A “brilliant repair facility” is also in the works and the Technology team is “doing some world firsts” that will enable Openreach to be more proactive if customers have problems and resolve them quickly. He did not want to reveal the details at this time but teased that “we’re using some pretty cool new technologies” and hinted that Openreach’s big data platform will be involved as the business attempts to maintain leadership as well‑funded rivals ramp up their own fibre plans.
“This year, our big focus is developing what I think is a really transformational service wrap around our FTTP network that I think will differentiate Openreach significantly against our competitors”, he said.
In May, Openreach customer-facing teams and engineers started using the “What3words” application that allows members of the public to report the precise location of damage to cabinets, telephone poles, and wires. What3words maps the world in a grid of three-metre squares and gives each square a unique three-word combination, which provides more accurate location information. With exact locations, Openreach engineers can find and repair damaged equipment faster.
Openreach has also used drones to help accelerate its full-fibre rollout across rural communities and for restoring broadband connectivity when engineers are unable to do so manually (BTwatch, #232, #291, #301, and #310).
Independent, with benefits
In a previous interview with BTwatch, Lees explained that Openreach Technology was independent of BT Technology, although the Group‑focused division had a role to play as a key supplier to its Openreach counterpart. That relationship will remain the same now that the former BT Technology has been split into two divisions: BT Digital, which is led by Chief Digital & Innovation Officer Harmeen Mehta, and BT Networks, which is led by Chief Technology Officer Howard Watson (BTwatch, #320 and #323).
Mehta’s BT Digital is a key supplier to Openreach for IT capabilities, such as coding and “in-life management” that provides operational support to ensure IT systems are working. Meanwhile Watson’s BT Networks will help with the supply of power, cooling, and space in exchanges – “all the things you need to install an equipment rack in an exchange”, said Lees.

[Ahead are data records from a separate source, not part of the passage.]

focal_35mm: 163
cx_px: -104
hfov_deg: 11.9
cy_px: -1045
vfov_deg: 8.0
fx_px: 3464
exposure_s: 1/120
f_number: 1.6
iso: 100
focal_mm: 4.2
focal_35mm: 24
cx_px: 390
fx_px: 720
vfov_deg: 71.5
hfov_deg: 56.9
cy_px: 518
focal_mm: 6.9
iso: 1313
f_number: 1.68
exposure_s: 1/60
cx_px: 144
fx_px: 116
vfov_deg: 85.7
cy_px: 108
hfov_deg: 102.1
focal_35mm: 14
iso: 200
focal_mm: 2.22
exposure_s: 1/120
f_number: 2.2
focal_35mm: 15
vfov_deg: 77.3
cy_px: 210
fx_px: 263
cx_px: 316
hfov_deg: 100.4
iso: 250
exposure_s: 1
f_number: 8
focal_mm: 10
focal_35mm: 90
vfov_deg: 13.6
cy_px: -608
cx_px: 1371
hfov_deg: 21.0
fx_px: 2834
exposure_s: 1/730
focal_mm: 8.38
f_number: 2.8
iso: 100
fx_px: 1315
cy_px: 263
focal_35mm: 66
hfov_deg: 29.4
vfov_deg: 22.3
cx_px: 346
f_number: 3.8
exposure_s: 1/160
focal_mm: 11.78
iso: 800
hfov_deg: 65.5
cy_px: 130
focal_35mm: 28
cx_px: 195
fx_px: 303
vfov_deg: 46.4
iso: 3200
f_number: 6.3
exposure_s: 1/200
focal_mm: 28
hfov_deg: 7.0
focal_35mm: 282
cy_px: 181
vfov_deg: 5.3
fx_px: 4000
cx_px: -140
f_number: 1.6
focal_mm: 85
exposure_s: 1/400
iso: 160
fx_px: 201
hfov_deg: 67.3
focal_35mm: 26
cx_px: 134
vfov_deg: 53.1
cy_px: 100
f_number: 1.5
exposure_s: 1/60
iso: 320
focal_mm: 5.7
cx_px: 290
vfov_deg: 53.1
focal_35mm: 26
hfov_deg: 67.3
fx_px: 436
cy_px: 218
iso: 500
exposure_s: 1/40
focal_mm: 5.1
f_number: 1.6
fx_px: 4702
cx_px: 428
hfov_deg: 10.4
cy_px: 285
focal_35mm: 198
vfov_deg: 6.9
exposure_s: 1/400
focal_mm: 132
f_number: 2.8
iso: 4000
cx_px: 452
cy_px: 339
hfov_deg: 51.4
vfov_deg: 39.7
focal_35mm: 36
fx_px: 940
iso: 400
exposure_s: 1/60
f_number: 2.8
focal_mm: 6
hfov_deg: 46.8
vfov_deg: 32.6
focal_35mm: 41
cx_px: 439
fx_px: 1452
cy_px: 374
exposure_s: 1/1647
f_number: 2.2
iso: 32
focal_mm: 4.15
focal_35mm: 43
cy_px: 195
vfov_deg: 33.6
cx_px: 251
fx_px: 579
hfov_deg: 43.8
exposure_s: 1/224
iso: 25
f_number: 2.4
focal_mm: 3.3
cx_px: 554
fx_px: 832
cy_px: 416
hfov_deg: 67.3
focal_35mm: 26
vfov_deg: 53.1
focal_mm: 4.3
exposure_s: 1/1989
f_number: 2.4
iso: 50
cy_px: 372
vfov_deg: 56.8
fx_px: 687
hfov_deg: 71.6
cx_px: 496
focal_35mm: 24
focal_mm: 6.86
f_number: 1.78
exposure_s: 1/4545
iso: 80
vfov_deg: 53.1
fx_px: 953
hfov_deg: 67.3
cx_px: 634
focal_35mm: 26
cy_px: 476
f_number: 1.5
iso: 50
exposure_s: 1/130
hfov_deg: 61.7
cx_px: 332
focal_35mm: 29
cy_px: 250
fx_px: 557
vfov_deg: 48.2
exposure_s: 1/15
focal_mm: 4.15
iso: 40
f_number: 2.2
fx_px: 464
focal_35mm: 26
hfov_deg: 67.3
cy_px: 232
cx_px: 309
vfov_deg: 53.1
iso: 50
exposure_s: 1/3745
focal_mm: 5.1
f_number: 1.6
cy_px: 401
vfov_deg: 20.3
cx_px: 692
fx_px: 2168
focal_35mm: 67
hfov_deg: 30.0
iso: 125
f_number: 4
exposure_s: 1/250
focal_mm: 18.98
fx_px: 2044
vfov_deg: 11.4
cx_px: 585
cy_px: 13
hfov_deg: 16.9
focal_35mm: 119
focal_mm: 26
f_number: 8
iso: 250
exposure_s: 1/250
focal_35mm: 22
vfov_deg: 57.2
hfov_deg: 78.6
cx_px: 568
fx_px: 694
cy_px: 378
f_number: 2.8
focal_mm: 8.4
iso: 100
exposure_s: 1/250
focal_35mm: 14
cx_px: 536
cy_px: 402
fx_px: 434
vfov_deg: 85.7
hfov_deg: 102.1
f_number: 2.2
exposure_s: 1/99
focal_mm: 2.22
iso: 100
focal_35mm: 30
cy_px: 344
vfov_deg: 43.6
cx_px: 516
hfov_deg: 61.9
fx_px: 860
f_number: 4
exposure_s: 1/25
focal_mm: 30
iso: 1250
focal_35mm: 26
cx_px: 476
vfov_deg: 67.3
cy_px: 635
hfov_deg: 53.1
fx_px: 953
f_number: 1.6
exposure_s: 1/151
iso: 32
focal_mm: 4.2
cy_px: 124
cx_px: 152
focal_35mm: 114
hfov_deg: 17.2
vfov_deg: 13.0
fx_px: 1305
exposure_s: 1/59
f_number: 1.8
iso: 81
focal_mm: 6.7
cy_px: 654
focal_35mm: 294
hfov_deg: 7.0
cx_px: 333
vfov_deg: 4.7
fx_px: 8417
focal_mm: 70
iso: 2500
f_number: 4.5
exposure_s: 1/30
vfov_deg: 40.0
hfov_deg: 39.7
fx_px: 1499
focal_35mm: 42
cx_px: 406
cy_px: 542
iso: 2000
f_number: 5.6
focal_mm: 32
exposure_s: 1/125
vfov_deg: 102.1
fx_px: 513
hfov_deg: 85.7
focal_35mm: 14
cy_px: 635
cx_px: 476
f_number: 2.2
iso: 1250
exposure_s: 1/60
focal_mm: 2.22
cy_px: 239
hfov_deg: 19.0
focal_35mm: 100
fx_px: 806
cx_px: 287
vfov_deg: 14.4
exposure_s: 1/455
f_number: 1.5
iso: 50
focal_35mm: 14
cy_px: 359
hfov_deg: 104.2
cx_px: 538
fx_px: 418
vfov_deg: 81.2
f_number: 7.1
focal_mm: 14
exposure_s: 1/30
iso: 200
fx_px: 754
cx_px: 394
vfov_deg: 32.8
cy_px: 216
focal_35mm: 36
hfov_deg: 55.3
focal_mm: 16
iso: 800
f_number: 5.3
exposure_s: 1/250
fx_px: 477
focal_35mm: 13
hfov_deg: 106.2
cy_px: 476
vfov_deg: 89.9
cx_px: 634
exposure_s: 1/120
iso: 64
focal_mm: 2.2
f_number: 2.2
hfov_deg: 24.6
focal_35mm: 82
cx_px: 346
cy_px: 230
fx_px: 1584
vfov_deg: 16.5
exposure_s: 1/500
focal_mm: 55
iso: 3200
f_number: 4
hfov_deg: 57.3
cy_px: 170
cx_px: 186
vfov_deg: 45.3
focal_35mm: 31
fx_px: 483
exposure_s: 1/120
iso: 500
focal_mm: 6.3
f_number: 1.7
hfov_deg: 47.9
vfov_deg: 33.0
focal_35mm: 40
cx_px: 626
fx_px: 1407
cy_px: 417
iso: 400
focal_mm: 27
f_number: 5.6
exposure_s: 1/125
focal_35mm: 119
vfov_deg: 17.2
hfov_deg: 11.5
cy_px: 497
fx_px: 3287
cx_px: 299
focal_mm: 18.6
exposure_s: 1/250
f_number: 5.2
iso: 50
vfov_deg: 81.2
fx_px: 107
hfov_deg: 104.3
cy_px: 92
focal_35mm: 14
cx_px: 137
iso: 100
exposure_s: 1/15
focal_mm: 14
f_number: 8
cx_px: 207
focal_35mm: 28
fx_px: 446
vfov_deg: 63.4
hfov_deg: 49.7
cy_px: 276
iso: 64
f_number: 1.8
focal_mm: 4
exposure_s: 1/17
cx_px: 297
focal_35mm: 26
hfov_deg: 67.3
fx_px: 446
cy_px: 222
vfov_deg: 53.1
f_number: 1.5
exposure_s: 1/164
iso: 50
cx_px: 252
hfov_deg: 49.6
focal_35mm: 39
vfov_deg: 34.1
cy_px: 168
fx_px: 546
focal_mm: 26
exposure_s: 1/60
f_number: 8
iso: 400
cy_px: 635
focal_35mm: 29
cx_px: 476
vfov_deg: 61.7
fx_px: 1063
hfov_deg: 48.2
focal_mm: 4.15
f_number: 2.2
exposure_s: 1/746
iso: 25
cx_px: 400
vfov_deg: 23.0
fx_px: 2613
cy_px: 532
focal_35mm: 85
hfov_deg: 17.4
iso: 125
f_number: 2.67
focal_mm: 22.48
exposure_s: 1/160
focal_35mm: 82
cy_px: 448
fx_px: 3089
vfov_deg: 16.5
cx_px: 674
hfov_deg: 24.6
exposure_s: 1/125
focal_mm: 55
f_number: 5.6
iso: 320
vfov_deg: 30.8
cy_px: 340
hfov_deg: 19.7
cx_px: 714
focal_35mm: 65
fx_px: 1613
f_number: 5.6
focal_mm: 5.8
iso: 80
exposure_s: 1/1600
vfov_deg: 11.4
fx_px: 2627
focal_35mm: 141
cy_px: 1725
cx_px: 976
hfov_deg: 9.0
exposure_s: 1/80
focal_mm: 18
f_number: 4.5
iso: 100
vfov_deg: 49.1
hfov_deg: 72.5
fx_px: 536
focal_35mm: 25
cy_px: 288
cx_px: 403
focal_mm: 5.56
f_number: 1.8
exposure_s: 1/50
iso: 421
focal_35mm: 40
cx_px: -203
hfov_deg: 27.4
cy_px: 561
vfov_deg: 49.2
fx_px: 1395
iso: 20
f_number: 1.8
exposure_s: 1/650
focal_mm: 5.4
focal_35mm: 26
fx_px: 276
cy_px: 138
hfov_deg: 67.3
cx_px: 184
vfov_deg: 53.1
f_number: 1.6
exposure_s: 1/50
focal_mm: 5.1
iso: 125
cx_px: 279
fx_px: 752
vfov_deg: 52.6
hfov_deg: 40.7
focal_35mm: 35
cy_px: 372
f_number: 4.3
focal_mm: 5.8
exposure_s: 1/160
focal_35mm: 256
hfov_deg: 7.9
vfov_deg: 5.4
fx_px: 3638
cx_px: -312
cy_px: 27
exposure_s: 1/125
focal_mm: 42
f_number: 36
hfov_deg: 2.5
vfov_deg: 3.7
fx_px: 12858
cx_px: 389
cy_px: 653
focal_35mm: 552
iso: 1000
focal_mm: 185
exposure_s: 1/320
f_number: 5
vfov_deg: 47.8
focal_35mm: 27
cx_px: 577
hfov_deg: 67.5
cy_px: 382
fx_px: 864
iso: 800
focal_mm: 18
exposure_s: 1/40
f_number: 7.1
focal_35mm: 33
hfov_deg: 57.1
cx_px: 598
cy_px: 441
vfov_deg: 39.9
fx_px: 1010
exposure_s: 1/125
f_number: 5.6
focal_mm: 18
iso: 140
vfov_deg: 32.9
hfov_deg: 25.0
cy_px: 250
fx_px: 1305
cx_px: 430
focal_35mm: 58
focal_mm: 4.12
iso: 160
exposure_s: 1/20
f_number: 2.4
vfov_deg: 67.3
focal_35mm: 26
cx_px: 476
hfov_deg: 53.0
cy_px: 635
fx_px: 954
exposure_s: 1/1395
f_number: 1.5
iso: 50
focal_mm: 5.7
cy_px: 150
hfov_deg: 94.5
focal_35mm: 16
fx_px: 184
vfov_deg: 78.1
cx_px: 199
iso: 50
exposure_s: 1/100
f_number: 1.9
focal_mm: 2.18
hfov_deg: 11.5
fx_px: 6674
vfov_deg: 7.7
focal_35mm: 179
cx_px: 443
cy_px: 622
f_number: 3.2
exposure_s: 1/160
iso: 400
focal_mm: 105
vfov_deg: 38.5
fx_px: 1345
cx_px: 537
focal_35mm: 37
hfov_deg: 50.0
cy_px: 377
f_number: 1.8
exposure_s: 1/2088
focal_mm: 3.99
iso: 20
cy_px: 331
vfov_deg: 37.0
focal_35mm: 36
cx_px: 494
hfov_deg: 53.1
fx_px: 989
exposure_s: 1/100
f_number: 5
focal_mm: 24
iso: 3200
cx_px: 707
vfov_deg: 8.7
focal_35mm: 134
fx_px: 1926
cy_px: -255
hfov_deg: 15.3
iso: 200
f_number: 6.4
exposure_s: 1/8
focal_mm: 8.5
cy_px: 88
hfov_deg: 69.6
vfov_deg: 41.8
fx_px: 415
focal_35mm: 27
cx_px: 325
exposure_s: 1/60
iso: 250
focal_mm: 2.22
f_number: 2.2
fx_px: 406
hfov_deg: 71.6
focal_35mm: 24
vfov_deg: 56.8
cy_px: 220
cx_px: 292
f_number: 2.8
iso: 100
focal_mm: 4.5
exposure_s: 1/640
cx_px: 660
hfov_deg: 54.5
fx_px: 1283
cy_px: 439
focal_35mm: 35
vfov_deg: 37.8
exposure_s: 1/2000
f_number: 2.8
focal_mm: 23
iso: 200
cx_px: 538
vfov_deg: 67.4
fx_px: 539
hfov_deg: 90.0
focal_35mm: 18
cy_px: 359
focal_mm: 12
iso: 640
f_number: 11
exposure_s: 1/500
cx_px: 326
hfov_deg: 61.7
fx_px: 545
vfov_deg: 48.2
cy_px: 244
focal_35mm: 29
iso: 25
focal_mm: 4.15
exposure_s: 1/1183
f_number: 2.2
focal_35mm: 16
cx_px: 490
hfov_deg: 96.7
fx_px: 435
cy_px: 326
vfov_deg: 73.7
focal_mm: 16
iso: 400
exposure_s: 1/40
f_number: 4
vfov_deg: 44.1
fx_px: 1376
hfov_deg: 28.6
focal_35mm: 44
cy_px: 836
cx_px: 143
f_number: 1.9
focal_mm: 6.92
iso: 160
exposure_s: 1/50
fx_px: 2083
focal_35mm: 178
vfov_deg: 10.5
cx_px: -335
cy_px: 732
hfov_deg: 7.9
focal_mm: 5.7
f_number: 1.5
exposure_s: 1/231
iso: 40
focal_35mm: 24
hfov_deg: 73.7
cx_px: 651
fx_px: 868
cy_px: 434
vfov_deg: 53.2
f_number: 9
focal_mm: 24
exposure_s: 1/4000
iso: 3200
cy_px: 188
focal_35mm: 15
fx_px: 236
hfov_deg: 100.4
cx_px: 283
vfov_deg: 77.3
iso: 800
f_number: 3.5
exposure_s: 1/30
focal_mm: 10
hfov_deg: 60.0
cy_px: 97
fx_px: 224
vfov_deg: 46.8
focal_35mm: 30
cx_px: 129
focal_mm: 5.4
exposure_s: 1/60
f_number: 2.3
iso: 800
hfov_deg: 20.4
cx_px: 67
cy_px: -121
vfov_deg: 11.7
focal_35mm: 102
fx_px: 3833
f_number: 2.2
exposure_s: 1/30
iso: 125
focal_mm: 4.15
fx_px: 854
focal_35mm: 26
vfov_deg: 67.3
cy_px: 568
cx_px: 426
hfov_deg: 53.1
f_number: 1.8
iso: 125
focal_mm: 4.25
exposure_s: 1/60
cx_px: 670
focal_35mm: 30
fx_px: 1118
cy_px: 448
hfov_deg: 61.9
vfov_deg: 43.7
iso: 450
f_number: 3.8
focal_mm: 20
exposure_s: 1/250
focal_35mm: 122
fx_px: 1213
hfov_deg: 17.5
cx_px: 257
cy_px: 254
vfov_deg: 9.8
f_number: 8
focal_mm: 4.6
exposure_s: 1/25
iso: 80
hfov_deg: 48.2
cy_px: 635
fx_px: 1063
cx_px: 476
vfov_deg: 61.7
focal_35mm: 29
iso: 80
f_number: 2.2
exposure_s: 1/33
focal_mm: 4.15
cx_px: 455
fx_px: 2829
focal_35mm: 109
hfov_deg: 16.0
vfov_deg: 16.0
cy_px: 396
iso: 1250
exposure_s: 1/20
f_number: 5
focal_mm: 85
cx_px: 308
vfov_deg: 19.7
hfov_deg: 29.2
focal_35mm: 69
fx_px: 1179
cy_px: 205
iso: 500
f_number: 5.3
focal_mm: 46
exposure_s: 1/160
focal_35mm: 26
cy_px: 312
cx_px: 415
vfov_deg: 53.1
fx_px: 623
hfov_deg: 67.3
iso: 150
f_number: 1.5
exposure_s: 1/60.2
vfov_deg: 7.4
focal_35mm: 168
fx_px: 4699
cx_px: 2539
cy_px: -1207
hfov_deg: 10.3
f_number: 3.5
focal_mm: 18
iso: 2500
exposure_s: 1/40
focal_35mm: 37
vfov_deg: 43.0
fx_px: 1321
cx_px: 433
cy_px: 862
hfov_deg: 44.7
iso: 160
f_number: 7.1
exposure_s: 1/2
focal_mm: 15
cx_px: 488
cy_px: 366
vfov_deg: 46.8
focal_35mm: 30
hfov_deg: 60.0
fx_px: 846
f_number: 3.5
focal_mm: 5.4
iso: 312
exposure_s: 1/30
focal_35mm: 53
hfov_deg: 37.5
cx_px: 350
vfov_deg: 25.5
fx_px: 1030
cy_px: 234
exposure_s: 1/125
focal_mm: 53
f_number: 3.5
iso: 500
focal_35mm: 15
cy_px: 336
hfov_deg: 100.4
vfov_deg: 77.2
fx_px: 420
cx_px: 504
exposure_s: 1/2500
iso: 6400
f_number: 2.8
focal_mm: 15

“I consider them excellent partners. They provide us really good service, insight, and outcomes”, he said. “And they work alongside all our other partners through the CTIO team”.
For IT, Openreach partners include Infosys, TCS, Virtusa, Salesforce, and Adobe. On the network side, partners are ADVA and Ciena for Ethernet products; ECI and Huawei for copper; and Adtran, Huawei, and Nokia for FTTP.
When it comes to IT and network strategy, Lees made clear that Openreach Technology is the master of those decisions.
“Around Clive’s [Openreach CEO Clive Selley] table, I own all the decisions relating to IT and network”, he said. Within his team, he said IT and network strategy recommendations are led by Hena Jalil, Director, IT, Digital & Data Portfolio at Openreach, and Peter Bell, Director, Network Technology at Openreach. “It’s important that we are able to make those decisions for ourselves”, he said.
FTTP supplier shares in flux
With the recent addition of Adtran to Openreach’s FTTP supplier line-up, existing vendors Huawei and Nokia will have less share of network deployments over time (BTwatch, #313 and #321). But the three-vendor strategy is not driven by security concerns about the Huawei or government policy on high-risk vendors, according to Lees.
“The right way to build a network is with multiple partners … that’s how you get the best price points and resilience in your network”, said Lees. “Whether Huawei was in the picture or not, I would still build this network with three partners”.
Currently, the fibre network build is split 50-50 between Huawei and Nokia. As Adtran equipment is deployed, each vendor will eventually have a third of the network, said Lees, which is in line with the government’s policy for high-risk vendors to have no more than 35% of networks.